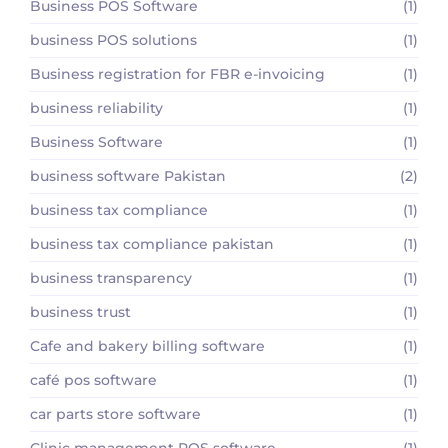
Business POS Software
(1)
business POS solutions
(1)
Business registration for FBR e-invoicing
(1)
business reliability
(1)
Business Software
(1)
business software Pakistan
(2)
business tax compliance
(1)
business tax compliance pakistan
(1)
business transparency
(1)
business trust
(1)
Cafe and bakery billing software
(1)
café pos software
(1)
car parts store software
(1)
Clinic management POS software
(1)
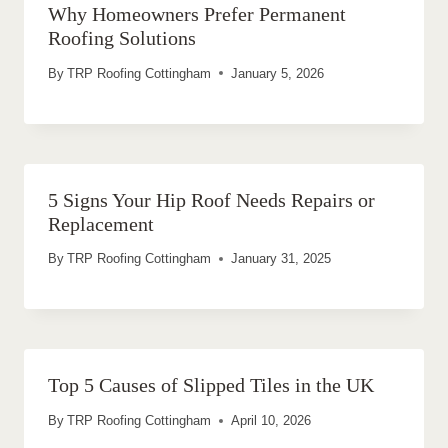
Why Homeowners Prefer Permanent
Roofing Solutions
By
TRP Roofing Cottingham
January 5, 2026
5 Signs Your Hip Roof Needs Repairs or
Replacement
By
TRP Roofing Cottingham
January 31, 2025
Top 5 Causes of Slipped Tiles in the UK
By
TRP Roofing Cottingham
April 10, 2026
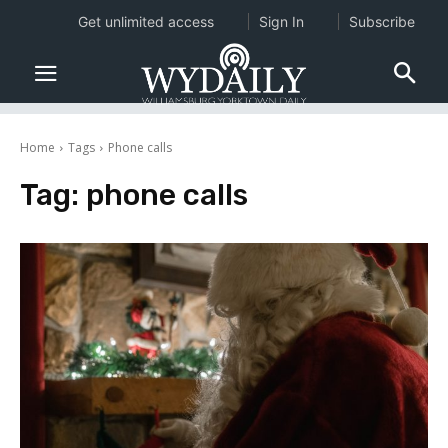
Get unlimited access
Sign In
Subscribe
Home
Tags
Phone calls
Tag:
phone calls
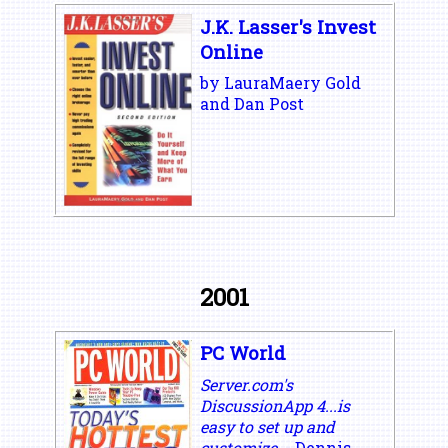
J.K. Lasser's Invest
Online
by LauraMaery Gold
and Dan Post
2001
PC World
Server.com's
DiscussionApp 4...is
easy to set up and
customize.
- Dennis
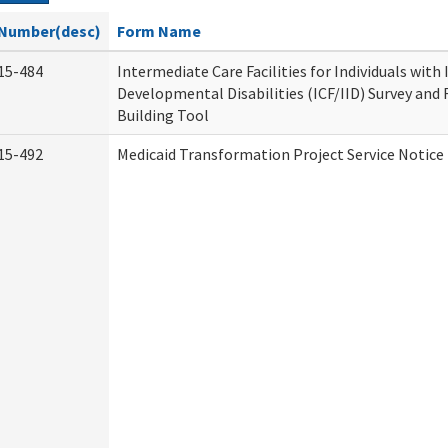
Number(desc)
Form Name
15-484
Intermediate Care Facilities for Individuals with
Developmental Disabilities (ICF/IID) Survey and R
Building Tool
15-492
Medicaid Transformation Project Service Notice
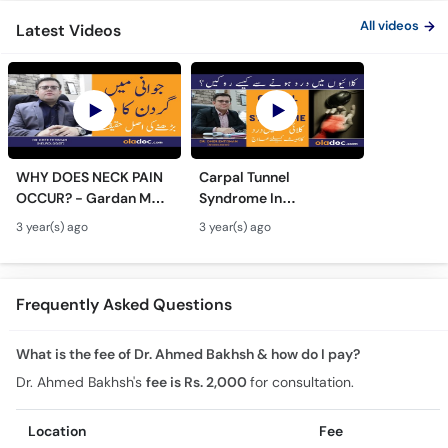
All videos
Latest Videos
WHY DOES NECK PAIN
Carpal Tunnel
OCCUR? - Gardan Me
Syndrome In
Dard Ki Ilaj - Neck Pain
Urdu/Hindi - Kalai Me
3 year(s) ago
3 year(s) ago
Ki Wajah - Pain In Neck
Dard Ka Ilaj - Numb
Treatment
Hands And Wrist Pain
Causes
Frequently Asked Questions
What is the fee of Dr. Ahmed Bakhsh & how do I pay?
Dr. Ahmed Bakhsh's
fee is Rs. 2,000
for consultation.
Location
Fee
=====
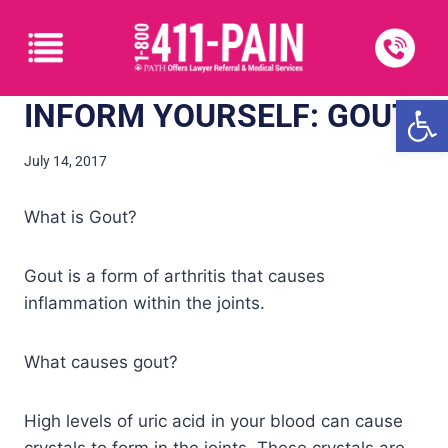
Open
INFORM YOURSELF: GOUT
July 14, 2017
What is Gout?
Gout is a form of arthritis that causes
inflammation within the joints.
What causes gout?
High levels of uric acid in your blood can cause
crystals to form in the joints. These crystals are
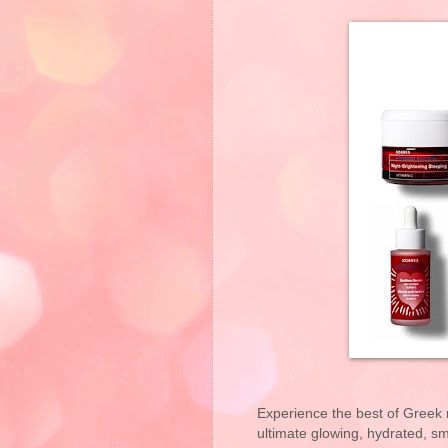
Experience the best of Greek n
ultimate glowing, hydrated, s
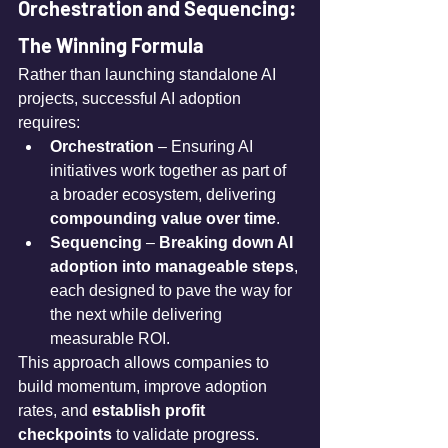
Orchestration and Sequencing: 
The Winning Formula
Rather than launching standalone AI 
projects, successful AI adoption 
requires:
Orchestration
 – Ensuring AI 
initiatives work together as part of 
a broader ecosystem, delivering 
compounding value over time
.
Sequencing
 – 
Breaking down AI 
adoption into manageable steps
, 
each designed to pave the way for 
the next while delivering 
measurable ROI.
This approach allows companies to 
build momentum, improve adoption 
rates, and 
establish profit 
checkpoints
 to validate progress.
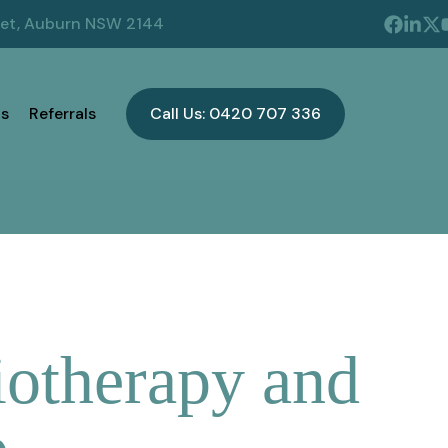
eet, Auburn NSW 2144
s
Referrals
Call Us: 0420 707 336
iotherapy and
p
=====
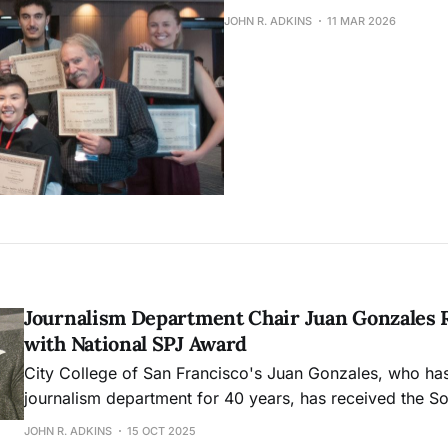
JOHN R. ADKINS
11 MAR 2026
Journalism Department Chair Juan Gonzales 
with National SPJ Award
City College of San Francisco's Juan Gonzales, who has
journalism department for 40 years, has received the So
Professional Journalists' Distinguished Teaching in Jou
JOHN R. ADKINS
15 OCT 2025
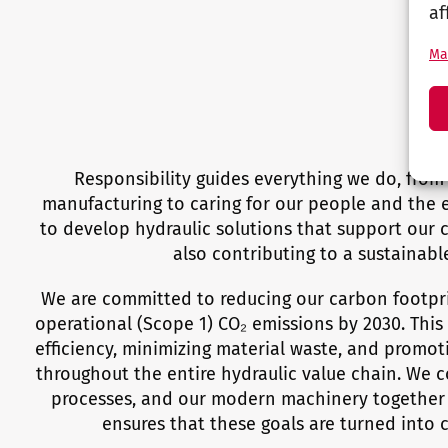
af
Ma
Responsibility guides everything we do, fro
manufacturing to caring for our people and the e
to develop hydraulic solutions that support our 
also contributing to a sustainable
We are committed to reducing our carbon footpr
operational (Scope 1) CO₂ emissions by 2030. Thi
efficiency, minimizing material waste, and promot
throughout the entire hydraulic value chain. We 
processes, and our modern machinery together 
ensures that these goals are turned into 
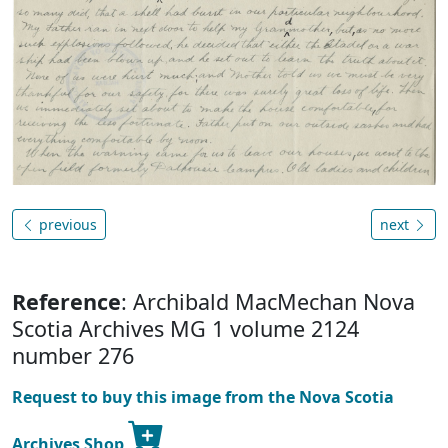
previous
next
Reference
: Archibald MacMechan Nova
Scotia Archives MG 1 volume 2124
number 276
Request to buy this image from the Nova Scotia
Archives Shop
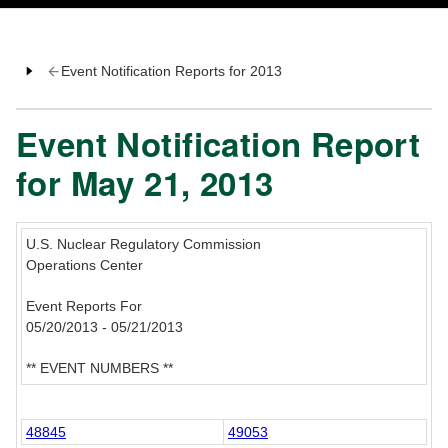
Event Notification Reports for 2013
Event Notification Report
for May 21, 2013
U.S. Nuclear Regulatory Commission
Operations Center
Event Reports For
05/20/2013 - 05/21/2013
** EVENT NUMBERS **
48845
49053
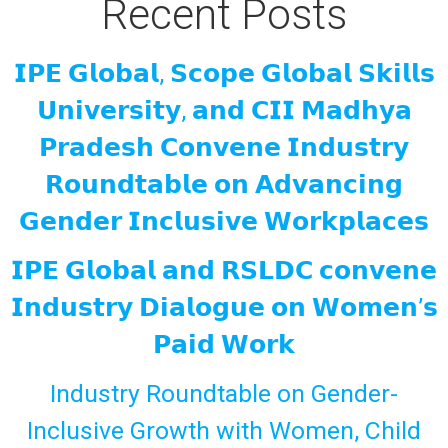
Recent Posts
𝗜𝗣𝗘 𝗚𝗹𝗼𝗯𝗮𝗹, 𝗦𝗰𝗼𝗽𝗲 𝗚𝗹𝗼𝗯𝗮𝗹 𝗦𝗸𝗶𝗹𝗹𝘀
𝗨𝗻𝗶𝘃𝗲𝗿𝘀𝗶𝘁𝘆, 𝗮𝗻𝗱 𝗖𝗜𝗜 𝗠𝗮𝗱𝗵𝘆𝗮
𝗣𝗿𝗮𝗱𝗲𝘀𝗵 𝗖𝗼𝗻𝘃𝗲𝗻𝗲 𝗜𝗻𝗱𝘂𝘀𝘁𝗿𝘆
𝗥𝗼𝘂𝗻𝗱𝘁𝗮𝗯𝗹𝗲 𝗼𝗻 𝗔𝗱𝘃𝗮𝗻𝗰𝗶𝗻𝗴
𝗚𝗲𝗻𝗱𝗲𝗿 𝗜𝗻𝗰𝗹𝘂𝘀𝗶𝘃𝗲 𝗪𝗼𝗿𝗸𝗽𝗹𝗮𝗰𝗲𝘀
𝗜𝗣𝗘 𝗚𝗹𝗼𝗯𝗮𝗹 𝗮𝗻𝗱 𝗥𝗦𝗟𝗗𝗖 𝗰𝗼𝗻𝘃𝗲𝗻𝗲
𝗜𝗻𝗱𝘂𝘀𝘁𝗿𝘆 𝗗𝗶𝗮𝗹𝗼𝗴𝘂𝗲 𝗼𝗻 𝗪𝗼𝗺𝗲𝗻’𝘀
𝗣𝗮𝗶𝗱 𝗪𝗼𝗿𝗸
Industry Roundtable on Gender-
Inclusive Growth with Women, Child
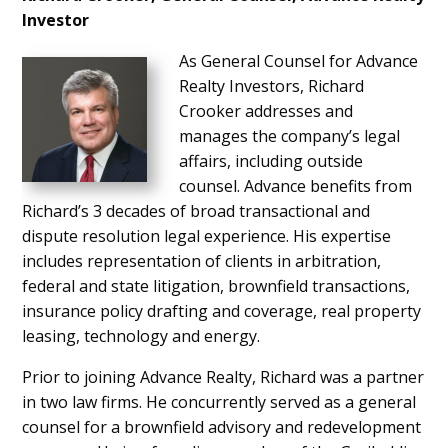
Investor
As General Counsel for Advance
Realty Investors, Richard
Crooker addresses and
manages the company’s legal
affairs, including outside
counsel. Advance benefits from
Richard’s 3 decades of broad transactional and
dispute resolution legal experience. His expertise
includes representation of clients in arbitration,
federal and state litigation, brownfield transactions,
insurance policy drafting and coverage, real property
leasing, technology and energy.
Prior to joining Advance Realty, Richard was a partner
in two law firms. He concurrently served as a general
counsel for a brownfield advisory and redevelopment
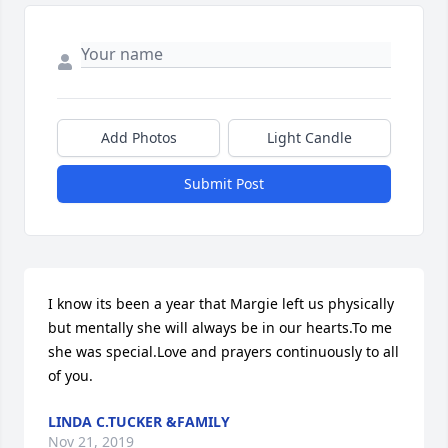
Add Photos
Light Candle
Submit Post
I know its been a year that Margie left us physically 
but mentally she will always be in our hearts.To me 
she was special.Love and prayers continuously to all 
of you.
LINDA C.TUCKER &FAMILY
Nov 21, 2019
=====
Copy out the lines of the material above, starting with the line that contains "Recent Posts" and going on through the line that contains "Industry Roundtable on", keeping each one as it appears.

SOLUTION FOR THIS EXERCISE:
Recent Posts
𝗜𝗣𝗘 𝗚𝗹𝗼𝗯𝗮𝗹, 𝗦𝗰𝗼𝗽𝗲 𝗚𝗹𝗼𝗯𝗮𝗹 𝗦𝗸𝗶𝗹𝗹𝘀
𝗨𝗻𝗶𝘃𝗲𝗿𝘀𝗶𝘁𝘆, 𝗮𝗻𝗱 𝗖𝗜𝗜 𝗠𝗮𝗱𝗵𝘆𝗮
𝗣𝗿𝗮𝗱𝗲𝘀𝗵 𝗖𝗼𝗻𝘃𝗲𝗻𝗲 𝗜𝗻𝗱𝘂𝘀𝘁𝗿𝘆
𝗥𝗼𝘂𝗻𝗱𝘁𝗮𝗯𝗹𝗲 𝗼𝗻 𝗔𝗱𝘃𝗮𝗻𝗰𝗶𝗻𝗴
𝗚𝗲𝗻𝗱𝗲𝗿 𝗜𝗻𝗰𝗹𝘂𝘀𝗶𝘃𝗲 𝗪𝗼𝗿𝗸𝗽𝗹𝗮𝗰𝗲𝘀
𝗜𝗣𝗘 𝗚𝗹𝗼𝗯𝗮𝗹 𝗮𝗻𝗱 𝗥𝗦𝗟𝗗𝗖 𝗰𝗼𝗻𝘃𝗲𝗻𝗲
𝗜𝗻𝗱𝘂𝘀𝘁𝗿𝘆 𝗗𝗶𝗮𝗹𝗼𝗴𝘂𝗲 𝗼𝗻 𝗪𝗼𝗺𝗲𝗻’𝘀
𝗣𝗮𝗶𝗱 𝗪𝗼𝗿𝗸
Industry Roundtable on Gender-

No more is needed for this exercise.